**EXTRACT PROVIDED**
Now that the Red Hat Network Monitoring Daemonhas been installed and notification methods have been created, you may begin installing probes on your Monitoring-entitled systems. If a system is entitled to Monitoring, a Probes tab appears within its System Details page. This is where you will conduct most probe-related work.

7.5.1. Managing Probes

To add a probe to a system, the system must be entitled to Monitoring. Further, you must have access to the system itself, either as the system's root user, through the System Group Administrator role, or as the Organization Administrator. Then:
  1. Log into the RHN website as either an Organization Administrator or the System Group Administrator for the system.
  2. Navigate to the System Details ⇒ Probes tab and click create new probe.
  3. On the System Probe Creation page, complete all required fields. First, select the Probe Command Group. This alters the list of available probes and other fields and requirements. Refer to Appendix C, Probes for the complete list of probes by command group. Remember that some probes require the Red Hat Network Monitoring Daemonto be installed on the client system.
  4. Select the desired Probe Command and the Monitoring Scout, typically RHN Monitoring Satellite but possibly an RHN Proxy Server. Enter a brief but unique description for the probe.

**STORED DATA**
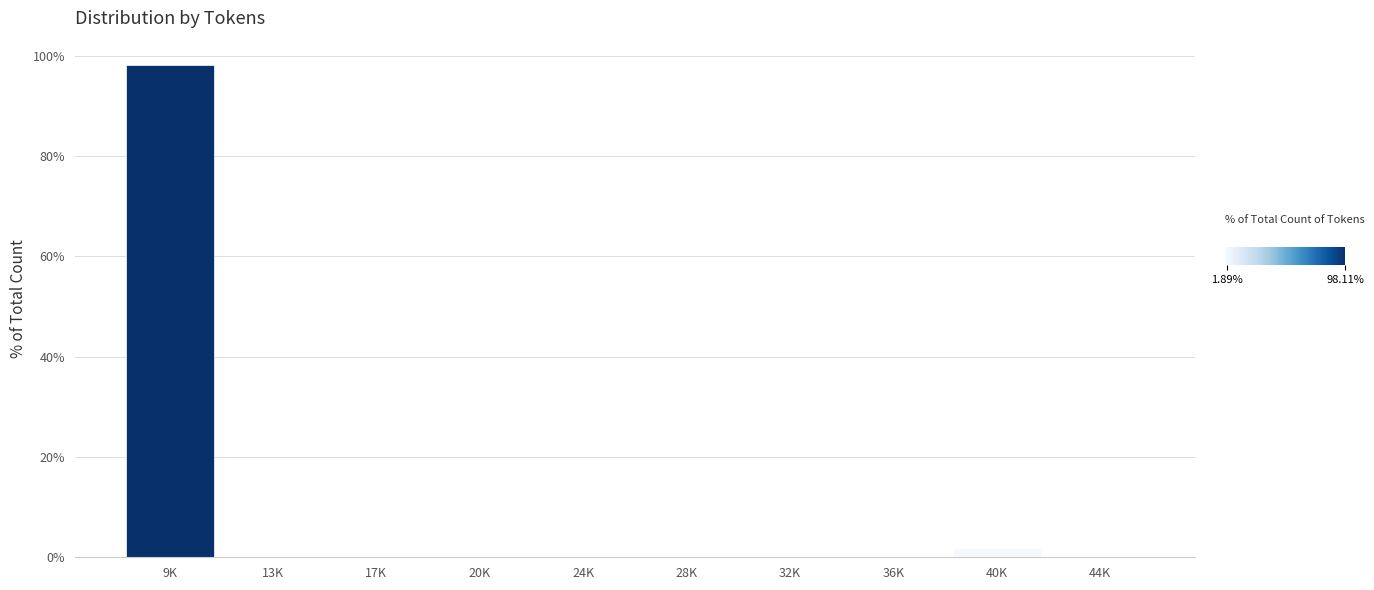

Reading left to right, what are all the values shown in this chart?

9K=98.1	13K=0.0	17K=0.0	20K=0.0	24K=0.0	28K=0.0	32K=0.0	36K=0.0	40K=1.9	44K=0.0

**DIRECTIONS**
A. In the passage on Red Hat Network probes, where does the Probes tab appear for a system entitled to Monitoring?
B. Reproduce the passage on Red Hat Network probes from "Now that the" up to and including "most probe-related work.".
The data above is separate from the passage on Red Hat Network probes.

**EXPECTED RESULTS**
A. It appears within the system's System Details page.

B.
Now that the Red Hat Network Monitoring Daemonhas been installed and notification methods have been created, you may begin installing probes on your Monitoring-entitled systems. If a system is entitled to Monitoring, a Probes tab appears within its System Details page. This is where you will conduct most probe-related work.